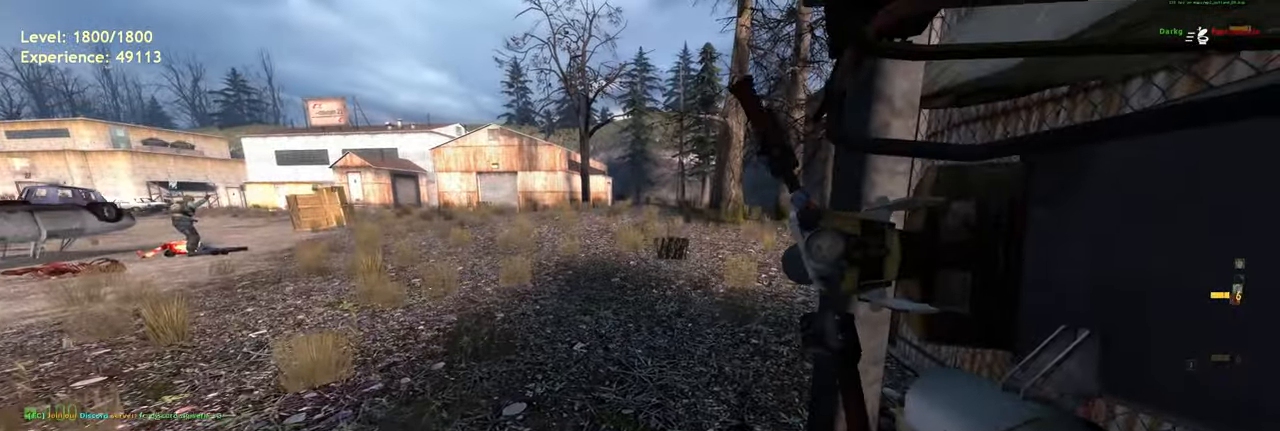
{"keys": ["d", "s"], "mouse": [], "events": []}
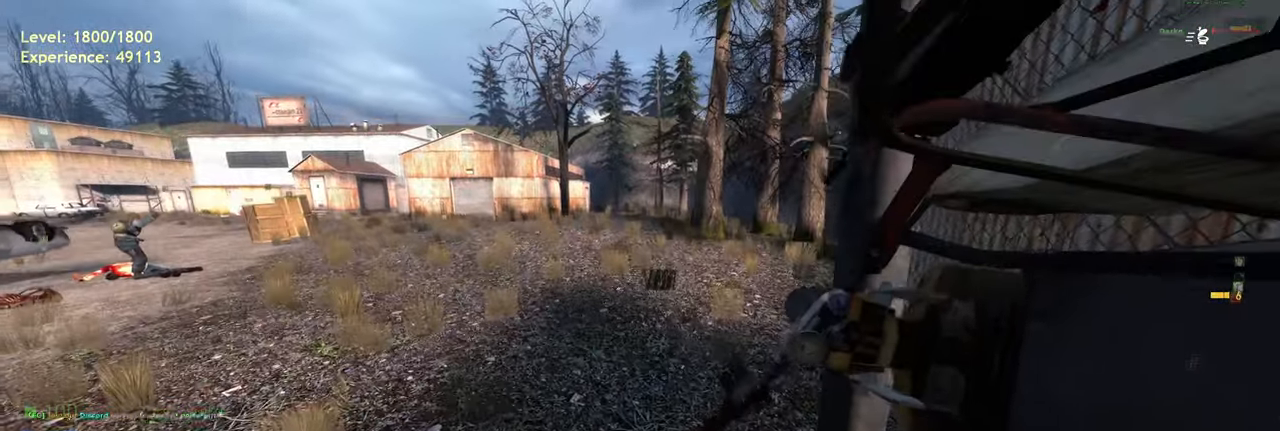
{"keys": ["s"], "mouse": [], "events": [[500, "d", "up"]]}
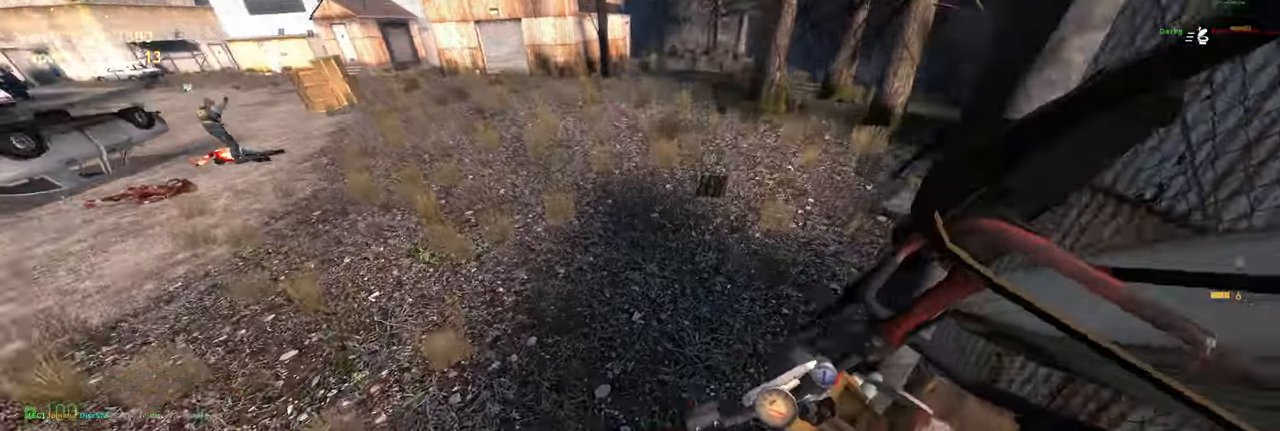
{"keys": ["w"], "mouse": [], "events": [[80, "s", "up"], [260, "w", "down"]]}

+-------+

_Aim of the exercise_.
Retype the listing exactly. Pictures do not belong in the copy.

_Exercise result_.
{"keys": ["d", "s"], "mouse": [], "events": []}
{"keys": ["s"], "mouse": [], "events": [[500, "d", "up"]]}
{"keys": ["w"], "mouse": [], "events": [[80, "s", "up"], [260, "w", "down"]]}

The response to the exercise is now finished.